Problem set =
#1 In the DVD-18 passage, how much space does WAMO estimate a desirable DVD movie title needs for bonus materials?
#2 Pull out the stretch of the DVD-18 passage from "DVD-9'S STP TREATMENT" through "among WAMO's competitors.", copied word for word.
Text shown START
WAMO estimates a desirable DVD movie title's bit budget for "bonus materials" like motion menus, trailers, interviews, additional scenes, Web applications, and the like at 3.5GB. Assuming that's only slightly overestimating the generosity of today's video titles (some might say it's wildly overestimating it), when you add that to 120 minutes (standard full-feature length) of video and audio encoded at a median 5.5mbps, according to WAMO, you're already maxing out 9.4GB DVD. Try encoding epics like The Great Escape or recent monstrosities like Waterworld with the same parameters and you'll kiss DVD-9 goodbye in the second act. Or try encoding a shorter film--say 100-120 minutes--at DVD's maximum 9mbps bit rate, and DVD-9 will again prove insufficient. This is the heart of WAMO's argument for DVD-18, and each point is a topic of some debate. The question remains, though: how desirable is that added video quality, and how many titles will really call for it, now that the first four-tier titles have shown the way?
DVD-9'S STP TREATMENT
The surface transfer step (STP) that distinguishes the two shipping DVD-18s from DVD-9s is a replication-process innovation of Warner's own design. Thus it remains the only demonstrated method for DVD-18 replication. So why hasn't anyone else replicated DVD-18s to date? Whether the issue is market demand or the complexity of the process is hotly debated among WAMO's competitors.
Text shown END
Dataset content START
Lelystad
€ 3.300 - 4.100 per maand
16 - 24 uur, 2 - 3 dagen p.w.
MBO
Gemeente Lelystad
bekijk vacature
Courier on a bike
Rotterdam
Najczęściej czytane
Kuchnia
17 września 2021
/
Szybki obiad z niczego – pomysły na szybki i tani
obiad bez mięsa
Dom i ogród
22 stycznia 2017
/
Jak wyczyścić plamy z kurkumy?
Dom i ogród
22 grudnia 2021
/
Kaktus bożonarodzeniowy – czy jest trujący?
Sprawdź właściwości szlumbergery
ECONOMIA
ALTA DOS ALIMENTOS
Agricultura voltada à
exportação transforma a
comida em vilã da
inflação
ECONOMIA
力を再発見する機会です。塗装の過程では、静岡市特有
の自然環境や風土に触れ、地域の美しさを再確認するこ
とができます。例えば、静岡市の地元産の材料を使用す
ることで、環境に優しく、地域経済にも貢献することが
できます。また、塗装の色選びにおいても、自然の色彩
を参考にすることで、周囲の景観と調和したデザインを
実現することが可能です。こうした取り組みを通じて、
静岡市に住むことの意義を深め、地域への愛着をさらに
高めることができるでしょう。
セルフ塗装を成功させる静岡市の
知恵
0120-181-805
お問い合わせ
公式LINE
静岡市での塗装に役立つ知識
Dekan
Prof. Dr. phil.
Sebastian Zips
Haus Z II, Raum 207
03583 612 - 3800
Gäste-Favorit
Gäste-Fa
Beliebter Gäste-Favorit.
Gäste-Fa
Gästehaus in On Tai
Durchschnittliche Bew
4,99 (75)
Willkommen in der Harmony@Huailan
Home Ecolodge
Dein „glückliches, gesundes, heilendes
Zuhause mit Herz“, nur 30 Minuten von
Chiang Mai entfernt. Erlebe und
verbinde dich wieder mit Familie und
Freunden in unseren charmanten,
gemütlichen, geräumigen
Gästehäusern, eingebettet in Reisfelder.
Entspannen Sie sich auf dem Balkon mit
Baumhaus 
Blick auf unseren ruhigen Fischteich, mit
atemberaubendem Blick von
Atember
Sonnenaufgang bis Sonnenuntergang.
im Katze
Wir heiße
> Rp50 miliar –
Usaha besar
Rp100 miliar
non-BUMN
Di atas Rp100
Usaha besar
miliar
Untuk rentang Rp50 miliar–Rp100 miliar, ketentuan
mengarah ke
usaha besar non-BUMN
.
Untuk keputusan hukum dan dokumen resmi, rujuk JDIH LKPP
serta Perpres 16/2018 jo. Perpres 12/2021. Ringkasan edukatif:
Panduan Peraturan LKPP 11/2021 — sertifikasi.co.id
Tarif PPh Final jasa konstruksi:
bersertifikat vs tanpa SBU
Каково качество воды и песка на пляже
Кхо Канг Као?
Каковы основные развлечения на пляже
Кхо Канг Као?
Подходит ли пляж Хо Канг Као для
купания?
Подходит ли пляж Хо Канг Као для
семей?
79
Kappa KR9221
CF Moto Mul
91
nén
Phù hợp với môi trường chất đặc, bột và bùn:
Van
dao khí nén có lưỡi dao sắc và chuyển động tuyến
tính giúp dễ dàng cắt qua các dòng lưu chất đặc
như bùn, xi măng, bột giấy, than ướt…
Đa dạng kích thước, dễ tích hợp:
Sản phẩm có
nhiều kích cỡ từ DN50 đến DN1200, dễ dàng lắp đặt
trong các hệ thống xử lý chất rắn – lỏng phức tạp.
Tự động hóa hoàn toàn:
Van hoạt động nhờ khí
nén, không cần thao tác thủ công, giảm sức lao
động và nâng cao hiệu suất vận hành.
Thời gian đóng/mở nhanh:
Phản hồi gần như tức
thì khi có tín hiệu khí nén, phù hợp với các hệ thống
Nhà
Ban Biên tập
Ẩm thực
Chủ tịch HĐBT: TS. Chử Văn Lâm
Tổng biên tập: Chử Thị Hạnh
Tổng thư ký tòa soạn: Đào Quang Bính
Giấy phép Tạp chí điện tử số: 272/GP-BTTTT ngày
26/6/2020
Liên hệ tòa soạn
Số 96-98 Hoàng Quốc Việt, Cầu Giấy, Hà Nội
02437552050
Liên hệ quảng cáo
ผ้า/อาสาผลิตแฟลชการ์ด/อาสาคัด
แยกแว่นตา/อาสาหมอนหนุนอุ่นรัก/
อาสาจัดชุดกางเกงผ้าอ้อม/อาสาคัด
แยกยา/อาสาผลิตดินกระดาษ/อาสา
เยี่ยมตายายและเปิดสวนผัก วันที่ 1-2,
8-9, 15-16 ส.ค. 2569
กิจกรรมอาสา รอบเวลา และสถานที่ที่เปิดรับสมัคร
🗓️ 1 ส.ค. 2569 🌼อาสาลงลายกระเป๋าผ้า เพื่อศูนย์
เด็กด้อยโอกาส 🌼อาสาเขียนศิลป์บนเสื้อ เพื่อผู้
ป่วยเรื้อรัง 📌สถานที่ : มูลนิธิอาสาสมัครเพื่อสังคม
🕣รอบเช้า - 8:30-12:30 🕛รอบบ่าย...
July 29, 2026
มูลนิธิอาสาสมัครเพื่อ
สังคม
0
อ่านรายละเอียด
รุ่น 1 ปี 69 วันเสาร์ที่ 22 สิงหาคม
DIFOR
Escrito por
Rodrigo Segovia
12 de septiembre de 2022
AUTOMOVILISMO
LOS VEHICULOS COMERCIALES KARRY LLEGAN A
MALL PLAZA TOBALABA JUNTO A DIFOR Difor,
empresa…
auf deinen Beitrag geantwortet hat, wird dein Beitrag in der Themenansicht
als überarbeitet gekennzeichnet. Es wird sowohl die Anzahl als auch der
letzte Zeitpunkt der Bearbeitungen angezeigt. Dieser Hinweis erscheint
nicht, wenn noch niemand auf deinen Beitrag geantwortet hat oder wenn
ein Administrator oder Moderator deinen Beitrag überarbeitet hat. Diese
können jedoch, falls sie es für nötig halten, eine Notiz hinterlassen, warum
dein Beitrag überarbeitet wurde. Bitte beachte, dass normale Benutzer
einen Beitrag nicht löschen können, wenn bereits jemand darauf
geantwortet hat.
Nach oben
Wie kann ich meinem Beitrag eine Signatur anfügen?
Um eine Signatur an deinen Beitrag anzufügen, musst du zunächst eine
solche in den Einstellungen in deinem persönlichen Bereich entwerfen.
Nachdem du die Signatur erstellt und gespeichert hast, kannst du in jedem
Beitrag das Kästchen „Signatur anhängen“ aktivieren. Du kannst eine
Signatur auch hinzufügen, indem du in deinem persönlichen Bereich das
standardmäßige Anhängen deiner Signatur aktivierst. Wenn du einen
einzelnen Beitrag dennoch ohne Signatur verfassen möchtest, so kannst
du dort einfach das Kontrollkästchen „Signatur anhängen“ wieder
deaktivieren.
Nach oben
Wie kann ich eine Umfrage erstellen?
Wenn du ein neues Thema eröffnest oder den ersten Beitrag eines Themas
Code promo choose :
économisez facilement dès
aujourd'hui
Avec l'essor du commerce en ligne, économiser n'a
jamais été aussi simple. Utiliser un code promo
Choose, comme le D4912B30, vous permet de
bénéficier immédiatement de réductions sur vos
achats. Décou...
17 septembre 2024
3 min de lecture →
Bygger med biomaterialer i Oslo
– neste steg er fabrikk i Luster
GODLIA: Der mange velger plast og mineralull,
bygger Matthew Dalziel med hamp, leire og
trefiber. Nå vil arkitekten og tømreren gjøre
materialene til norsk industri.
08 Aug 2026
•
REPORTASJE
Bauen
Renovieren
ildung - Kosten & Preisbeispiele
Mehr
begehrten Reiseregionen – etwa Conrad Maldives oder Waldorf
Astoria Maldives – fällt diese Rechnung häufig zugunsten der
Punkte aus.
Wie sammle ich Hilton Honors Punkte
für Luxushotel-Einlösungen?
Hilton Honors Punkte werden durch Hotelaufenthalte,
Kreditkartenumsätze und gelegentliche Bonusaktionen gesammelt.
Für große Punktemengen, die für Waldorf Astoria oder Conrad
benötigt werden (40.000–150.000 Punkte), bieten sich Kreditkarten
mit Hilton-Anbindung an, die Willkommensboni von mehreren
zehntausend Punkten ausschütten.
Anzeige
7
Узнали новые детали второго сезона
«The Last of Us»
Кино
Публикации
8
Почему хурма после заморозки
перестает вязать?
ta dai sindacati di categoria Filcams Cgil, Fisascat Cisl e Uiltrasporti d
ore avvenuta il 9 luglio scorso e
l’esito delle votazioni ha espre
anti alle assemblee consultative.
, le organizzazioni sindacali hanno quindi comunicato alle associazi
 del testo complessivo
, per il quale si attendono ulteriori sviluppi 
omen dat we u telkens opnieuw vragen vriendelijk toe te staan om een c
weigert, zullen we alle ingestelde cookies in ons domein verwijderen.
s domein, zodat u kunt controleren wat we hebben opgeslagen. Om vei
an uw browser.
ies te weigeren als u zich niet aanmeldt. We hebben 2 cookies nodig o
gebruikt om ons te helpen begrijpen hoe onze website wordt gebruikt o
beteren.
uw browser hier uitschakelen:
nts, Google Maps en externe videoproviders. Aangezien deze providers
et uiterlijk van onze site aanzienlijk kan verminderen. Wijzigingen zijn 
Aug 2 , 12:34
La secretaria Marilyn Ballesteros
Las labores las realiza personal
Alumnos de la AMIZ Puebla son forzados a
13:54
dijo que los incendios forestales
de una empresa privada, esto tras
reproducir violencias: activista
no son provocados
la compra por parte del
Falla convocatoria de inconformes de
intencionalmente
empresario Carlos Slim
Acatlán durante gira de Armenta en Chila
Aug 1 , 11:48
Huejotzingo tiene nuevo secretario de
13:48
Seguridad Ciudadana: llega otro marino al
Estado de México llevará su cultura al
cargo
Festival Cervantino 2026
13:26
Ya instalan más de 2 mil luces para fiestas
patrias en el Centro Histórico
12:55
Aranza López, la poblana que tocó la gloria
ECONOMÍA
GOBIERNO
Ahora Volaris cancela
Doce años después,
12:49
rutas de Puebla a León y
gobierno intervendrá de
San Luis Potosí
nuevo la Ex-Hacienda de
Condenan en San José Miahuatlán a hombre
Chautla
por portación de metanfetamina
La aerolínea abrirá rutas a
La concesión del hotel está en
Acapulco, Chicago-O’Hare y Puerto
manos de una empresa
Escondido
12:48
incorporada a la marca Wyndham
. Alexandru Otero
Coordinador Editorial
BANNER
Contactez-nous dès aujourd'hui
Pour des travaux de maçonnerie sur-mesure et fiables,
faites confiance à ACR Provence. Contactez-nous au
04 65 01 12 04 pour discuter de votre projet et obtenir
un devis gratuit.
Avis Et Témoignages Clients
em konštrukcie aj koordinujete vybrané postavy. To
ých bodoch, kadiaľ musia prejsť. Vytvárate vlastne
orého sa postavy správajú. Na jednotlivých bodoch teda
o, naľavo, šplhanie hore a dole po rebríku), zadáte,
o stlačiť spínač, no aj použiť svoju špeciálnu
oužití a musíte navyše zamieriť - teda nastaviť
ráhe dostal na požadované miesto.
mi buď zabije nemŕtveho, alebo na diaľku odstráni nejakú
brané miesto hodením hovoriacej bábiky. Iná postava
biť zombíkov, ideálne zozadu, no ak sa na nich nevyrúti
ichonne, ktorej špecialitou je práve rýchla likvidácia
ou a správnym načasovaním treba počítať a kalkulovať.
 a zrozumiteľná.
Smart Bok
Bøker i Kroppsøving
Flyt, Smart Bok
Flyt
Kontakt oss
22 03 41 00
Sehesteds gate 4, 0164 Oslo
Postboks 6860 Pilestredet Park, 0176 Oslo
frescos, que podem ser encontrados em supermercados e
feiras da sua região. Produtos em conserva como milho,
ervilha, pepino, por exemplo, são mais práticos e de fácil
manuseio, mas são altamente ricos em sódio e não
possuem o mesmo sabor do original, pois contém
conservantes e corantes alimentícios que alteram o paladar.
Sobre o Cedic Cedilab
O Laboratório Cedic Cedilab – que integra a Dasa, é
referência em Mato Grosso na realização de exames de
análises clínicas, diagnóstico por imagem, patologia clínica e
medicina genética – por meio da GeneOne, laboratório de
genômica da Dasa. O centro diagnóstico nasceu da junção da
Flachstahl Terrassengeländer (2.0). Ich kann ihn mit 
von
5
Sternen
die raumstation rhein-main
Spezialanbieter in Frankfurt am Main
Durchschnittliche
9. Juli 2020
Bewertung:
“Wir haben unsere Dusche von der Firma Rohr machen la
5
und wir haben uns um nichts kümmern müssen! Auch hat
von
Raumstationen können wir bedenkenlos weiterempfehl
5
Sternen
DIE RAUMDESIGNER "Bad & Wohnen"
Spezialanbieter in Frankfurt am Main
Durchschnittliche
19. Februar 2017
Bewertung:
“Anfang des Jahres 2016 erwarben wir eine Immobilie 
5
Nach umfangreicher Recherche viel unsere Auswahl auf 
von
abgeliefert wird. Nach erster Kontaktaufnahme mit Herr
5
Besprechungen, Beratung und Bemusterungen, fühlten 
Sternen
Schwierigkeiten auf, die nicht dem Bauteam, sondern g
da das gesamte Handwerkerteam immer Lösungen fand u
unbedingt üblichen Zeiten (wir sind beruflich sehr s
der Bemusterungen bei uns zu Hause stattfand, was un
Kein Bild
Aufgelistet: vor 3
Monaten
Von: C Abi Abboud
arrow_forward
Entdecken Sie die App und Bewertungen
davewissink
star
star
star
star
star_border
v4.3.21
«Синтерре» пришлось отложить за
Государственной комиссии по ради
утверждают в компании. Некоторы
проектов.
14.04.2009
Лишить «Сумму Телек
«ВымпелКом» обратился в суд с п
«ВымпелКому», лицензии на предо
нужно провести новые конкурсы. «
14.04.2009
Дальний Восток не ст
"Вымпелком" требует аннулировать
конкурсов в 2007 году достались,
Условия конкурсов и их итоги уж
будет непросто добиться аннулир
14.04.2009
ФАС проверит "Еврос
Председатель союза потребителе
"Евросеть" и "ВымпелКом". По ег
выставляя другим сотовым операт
Dataset content END
Results =
#1 3.5GB

#2
DVD-9'S STP TREATMENT
The surface transfer step (STP) that distinguishes the two shipping DVD-18s from DVD-9s is a replication-process innovation of Warner's own design. Thus it remains the only demonstrated method for DVD-18 replication. So why hasn't anyone else replicated DVD-18s to date? Whether the issue is market demand or the complexity of the process is hotly debated among WAMO's competitors.